Minimum Third Party Network Service Provider Commitments

The Company entered into contracts with multiple vendors for third party network services that expire on various dates in fiscal 2013 and 2014. At June 30, 2013, future minimum annual payments under these third party network service contracts were as follows (in thousands):

Year ending March 31:            
     Remaining 2014         $ 1,732 
     2015           1,579 
     2016           52 
          Total minimum payments         $ 3,363 

 

Legal Proceedings

From time to time, the Company may become involved in various legal claims and litigation that arise in the normal course of its operations. While the results of such claims and litigation cannot be predicted with certainty, the Company is not currently aware of any such matters that it believes would have a material adverse effect on its financial position, results of operations or cash flows.

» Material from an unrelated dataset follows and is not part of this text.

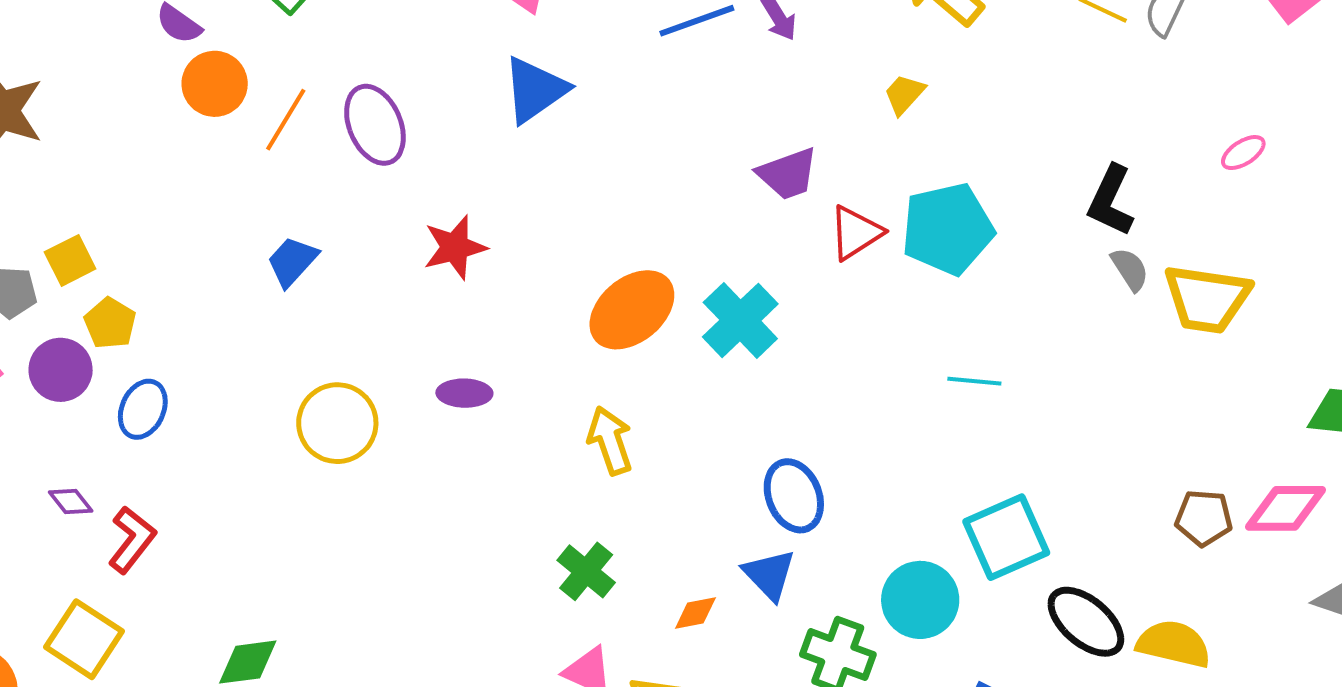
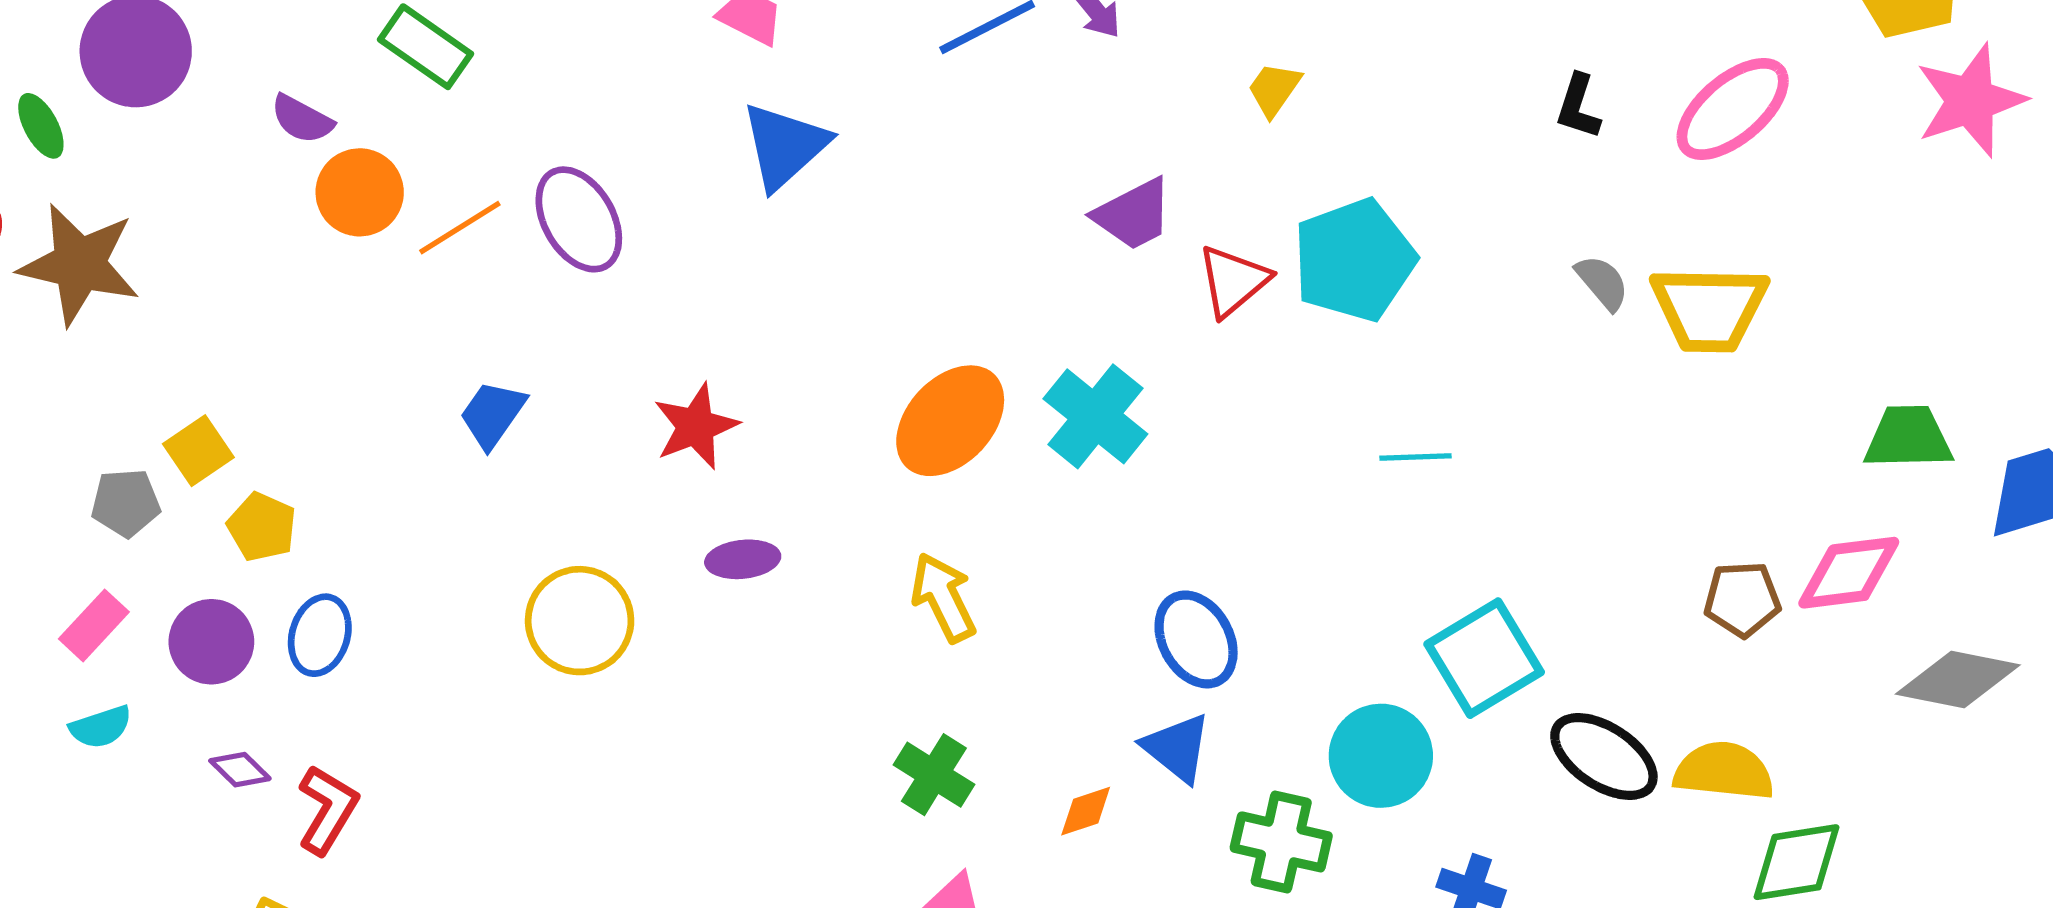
orange line: (286, 120) -> (460, 228), turned 34
pink ellipse: (1243, 153) -> (1733, 109), size x2.0
black L-shape: (1111, 201) -> (1578, 107), moved, size x0.7
red star: (455, 247) -> (696, 426), moved
purple circle: (61, 370) -> (211, 642), moved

On February 22, 2011, the Company was named a defendant in a lawsuit, Bear Creek Technologies, Inc. v. 8x8, Inc. et al., along with 20 other defendants. On August 17, 2011, the Company was dismissed without prejudice from this lawsuit under Rule 21 of the Federal Rules of Civil Procedure. On August 17, 2011, the Company was sued again by Bear Creek Technologies, Inc. in the United States District Court for the District of Delaware. The Company believes it has factual and legal defenses to these claims and is presenting a vigorous defense.  Further, on November 28, 2012, the U.S. Patent & Trademark Office initiated a Reexamination proceeding with a Reexamination Declaration explaining that there is a substantial new question of patentability, based on four separate grounds, affecting each claim of the patent which is the basis for the complaint filed against the Company.  On March 26, 2013, the USPTO issued a first Office Action in the Reexamination, with all claims of the '722 patent being rejected on each of the four separate grounds raised in the Request for Reexamination.  On July 10, 2013, the Company filed an informational pleading in support of (and joining) a pending motion to stay the proceeding in the District Court, which granted the motion on July 17, 2013, based on the possibility that at least one of the USPTO rejections will be upheld and considering the USPTO's conclusion that Bear Creek's patent suffers from a defective claim for priority. The Company cannot estimate potential liability in this case at this early stage of litigation.

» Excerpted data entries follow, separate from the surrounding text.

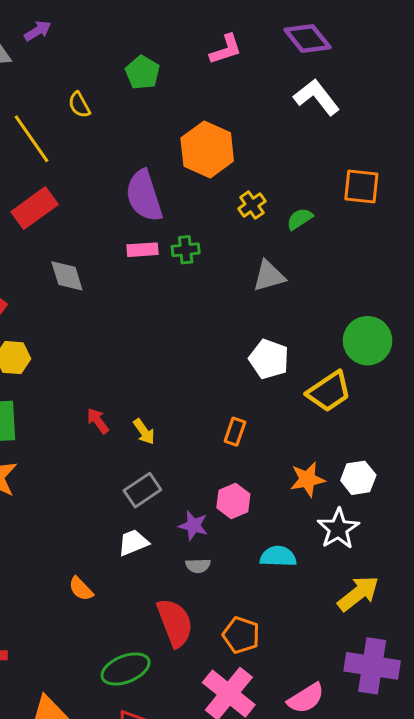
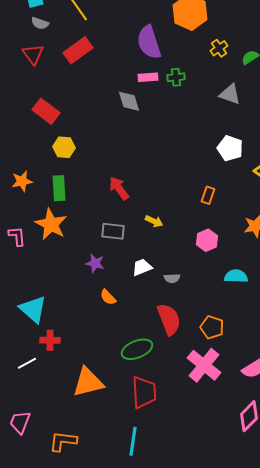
gray diamond: (67, 276) -> (129, 101), moved
gray triangle: (269, 276) -> (230, 94), turned 35
red arrow: (98, 421) -> (119, 188), size x1.4
yellow arrow: (144, 432) -> (154, 221), moved, turned -30
gray rectangle: (142, 490) -> (113, 231), moved, turned 40
purple star: (193, 526) -> (95, 263), moved
gray semicircle: (198, 566) -> (172, 278), moved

On October 25, 2011, the Company was named a defendant in a lawsuit, Klausner Technologies, Inc. v. Oracle Corporation et al., along with 30 other defendants. The lawsuit alleges infringement of a patent that is now believed to have expired. On November 1, 2011, Klausner dismissed the Complaint voluntarily and filed new complaints separating the defendants, including a new Complaint against 8x8. The Company believes it has factual and legal defenses to these claims and is presenting a vigorous defense. The Company has filed several motions, including a motion to transfer and a motion to dismiss the complaint on February 23, 2012. On March 21, 2013, the District Court granted 8x8's Motion to Change Venue, and has ordered the transfer of the case to the US District Court for the Northern District of California. The Company has not answered the complaint yet and cannot estimate potential liability in this case at this early stage of the litigation.

State and Municipal Taxes

From time to time, the Company has received inquiries from a number of state and municipal taxing agencies with respect to the remittance of taxes. The Company collects or has accrued for taxes that it believes are required to be remitted. The amounts that have been remitted have historically been within the accruals established by the Company.